Drain Heat Exchanger

The drain water of all hot water appliances goes through a heat exchanger. The point of a heat exchanger is to extract heat out of one fluid and put it into another without the two coming in contact. In this case, we do not want the dirty drain water to come into contact with the pure and cold water, but we want to pull heat out of the drain water to preheat the clean water. The warm drain water passes through a pipe that is coiled around the pipe carrying the incoming cold water. Heat is transferred from the drain water to the pipe by convection, conducted through the pipe material, and dissipated into the clean water through convection again. Knowing the fact that the heat exchanger is able to extract about 50% of the drain water heat, we can find the amount of energy we save with preheating the heat. [3] Only about 15% of the heat of water exiting the water heater is dissipated before entering the drain. [3]

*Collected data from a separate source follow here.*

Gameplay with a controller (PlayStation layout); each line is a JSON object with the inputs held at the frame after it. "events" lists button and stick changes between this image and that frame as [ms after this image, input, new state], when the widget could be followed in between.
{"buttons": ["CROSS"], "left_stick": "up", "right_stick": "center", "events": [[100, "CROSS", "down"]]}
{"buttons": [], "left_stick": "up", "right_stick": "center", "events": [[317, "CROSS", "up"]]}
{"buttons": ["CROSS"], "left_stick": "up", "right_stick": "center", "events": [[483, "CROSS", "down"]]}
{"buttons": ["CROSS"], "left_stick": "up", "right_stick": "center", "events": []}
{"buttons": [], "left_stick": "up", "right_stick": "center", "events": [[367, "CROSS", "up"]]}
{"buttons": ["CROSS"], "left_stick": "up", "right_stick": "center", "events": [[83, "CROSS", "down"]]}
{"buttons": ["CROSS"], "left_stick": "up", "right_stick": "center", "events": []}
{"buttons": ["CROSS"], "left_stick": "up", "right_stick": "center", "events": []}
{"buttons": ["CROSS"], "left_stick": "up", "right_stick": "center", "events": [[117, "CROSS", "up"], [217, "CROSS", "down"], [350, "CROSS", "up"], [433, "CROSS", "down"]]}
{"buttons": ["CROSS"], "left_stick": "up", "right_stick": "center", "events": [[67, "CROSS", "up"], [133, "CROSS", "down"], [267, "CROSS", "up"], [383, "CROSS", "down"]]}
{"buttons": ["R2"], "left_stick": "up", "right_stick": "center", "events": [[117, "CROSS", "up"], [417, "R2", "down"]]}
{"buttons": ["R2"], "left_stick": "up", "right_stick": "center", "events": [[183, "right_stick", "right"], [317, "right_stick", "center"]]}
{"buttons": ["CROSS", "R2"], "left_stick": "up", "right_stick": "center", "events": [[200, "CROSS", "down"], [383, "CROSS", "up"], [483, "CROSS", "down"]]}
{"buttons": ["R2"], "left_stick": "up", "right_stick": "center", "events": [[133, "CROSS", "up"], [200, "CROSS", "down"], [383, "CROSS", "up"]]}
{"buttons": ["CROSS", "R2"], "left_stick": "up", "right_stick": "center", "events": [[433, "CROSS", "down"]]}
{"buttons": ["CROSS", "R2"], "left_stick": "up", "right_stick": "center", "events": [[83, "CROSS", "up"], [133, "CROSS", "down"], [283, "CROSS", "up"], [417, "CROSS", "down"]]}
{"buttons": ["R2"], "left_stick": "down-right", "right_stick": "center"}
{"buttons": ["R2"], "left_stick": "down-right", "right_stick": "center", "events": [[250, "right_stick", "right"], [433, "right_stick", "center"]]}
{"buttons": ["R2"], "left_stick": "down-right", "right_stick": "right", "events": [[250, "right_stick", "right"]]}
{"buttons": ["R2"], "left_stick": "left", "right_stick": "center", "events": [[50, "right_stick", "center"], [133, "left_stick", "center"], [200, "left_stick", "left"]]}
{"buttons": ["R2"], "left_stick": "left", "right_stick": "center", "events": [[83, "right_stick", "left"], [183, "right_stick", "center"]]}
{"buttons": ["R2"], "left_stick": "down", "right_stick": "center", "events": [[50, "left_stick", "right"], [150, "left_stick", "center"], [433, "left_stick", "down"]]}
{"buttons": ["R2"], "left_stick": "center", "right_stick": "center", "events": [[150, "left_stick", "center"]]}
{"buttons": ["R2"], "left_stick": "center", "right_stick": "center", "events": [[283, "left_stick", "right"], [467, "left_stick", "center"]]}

If 15 percent of the water is dissipated before it enters the drain, and 50% of the heat is dissipated after flowing through the heat exchanger, the temperature of the incoming cold water is

Tc = Th - .85 × .5 × Q / (ρ V Cp)

Again Q = 8400 kJ, ρ = 1 kg/L, Th = 40°C, and Cp = 4.2 kJ/(kg °K). The temperature of the cold water is now 31.5°C with the drain heat exchanger. With this new temperature the energy usage per person to heat water is now 3570 kJ.

Conclusions

The drain heat exchanger can save a large amount of energy. Using the assumptions of this report, 4830 kJ can be saved with a heat exchanger capturing some of the waste heat of the drain water. Pay offs of this caliber should not be ignored. Residents using this technology will use much less energy, saving money and the environment.

© Nick Davidson. The author grants permission to copy, distribute and display this work in unaltered form, with attribution to the author, for noncommercial purposes only. All other rights, including commercial rights, are reserved to the author.

References

[1] "2011Buildings Energy Data Book," U.S. Office of Energy Efficiency and Renewable Energy, March 2012, Fig. 8.2.4.

[2] F. Meggers and H. Leibundgut, "The Potential of Wastewater Heat and Exergy: Decentralized High-Temperature Recovery With a Heat Pump," Energ. Buildings 43, 879 (2011).

[3] A. McNabola and K. Shields, "Efficient Drian Water Heat Recovery in Horizontal Domestic Shower Drains" Appl. Energ. 59, 44 (2013).